Building the Network Graph

Finally, we can begin the Python Integration!

Select the Python visual from the visualizations pane and drag this onto the dashboard.

clip_image006_thumb3_thumb

Drag the Book Title columns of both Books and Books2 into Values.

clip_image008_thumb1_thumb

Power BI will create a data frame from these values. This can be seen in the top 4 lines in the Python script editor.

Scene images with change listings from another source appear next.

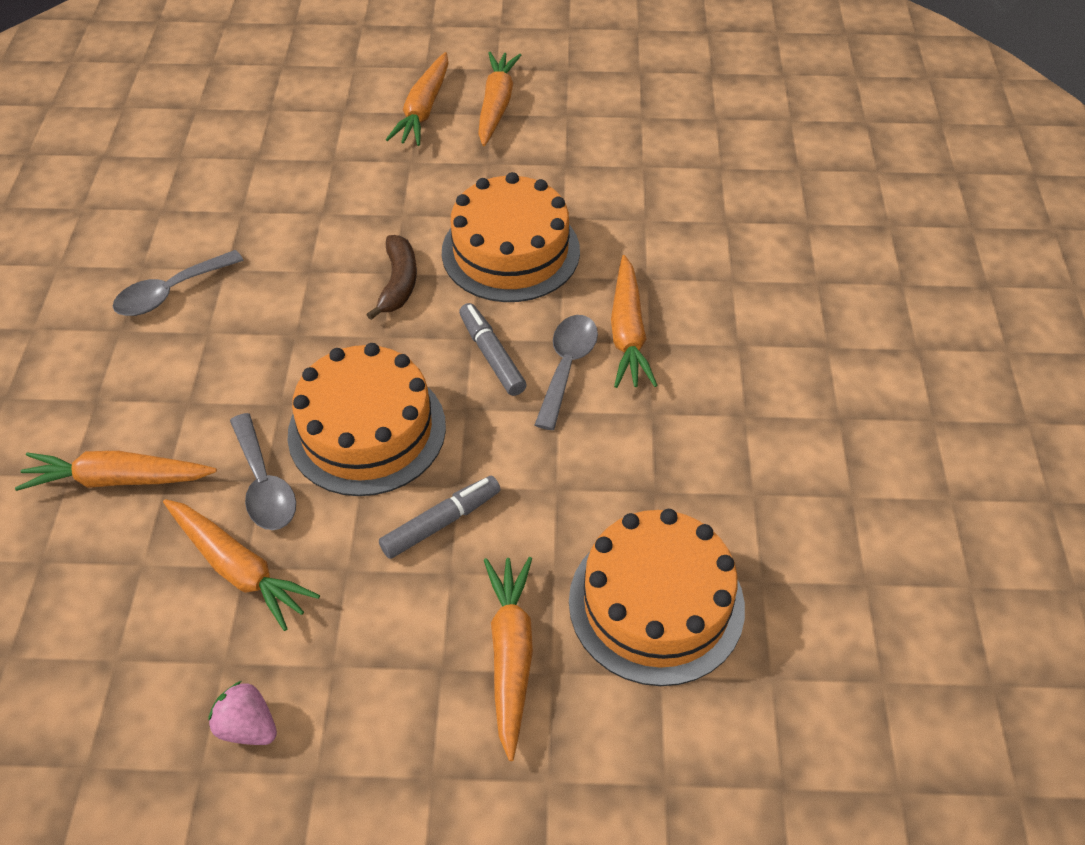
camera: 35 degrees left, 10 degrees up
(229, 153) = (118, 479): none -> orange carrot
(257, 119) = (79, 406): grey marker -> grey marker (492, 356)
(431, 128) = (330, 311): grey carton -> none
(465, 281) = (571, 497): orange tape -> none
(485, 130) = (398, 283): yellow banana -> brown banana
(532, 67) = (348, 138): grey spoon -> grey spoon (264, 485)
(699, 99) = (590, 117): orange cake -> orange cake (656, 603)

clip_image010_thumb3_thumb

The following Python code (also shown above) will create and draw a simple undirected and unweighted network graph with node labels from the data frame Power BI generated:

import networkx as nx
import matplotlib.pyplot as plt
G = nx.from_pandas_edgelist(dataset, source="Book Title", target="Book Title.1")
nx.draw(G, with_labels = True)
plt.show()

** NOTE: You may find that the code above will fail to work with large networks. This is because by default networkx will draw the graph according to the Fruchterman Reingold layout, which will position the nodes for the highest readability. This layout is unsuitable for networks larger than 1000 nodes due to the memory and run time required to run the algorithm. As an alternative, you can position the nodes in a circle or randomly by editing the line

nx.draw(G, with_labels = True)

to

nx.draw(G, with_labels = True, pos=nx.circular_layout(G))

or

nx.draw(G, with_labels = True, pos=nx.random_layout(G))
**

This will produce the network graph below:

clip_image012_thumb3_thumb

You are also able to cross filter the network graph by selecting rows in the table on the right-hand side:

clip_image014_thumb4_thumb

Conclusion

Python visuals are simple to produce and although the visual itself isn’t interactive, they will update with data refreshes and cross filtering, much like the R integration added 3 years ago. The introduction of Python in Power BI has opened doors for visualisation with libraries such as NetworkX, to visualise all BI networks from Airline Connection Flights and Co-Purchasing networks to Social Network Analysis.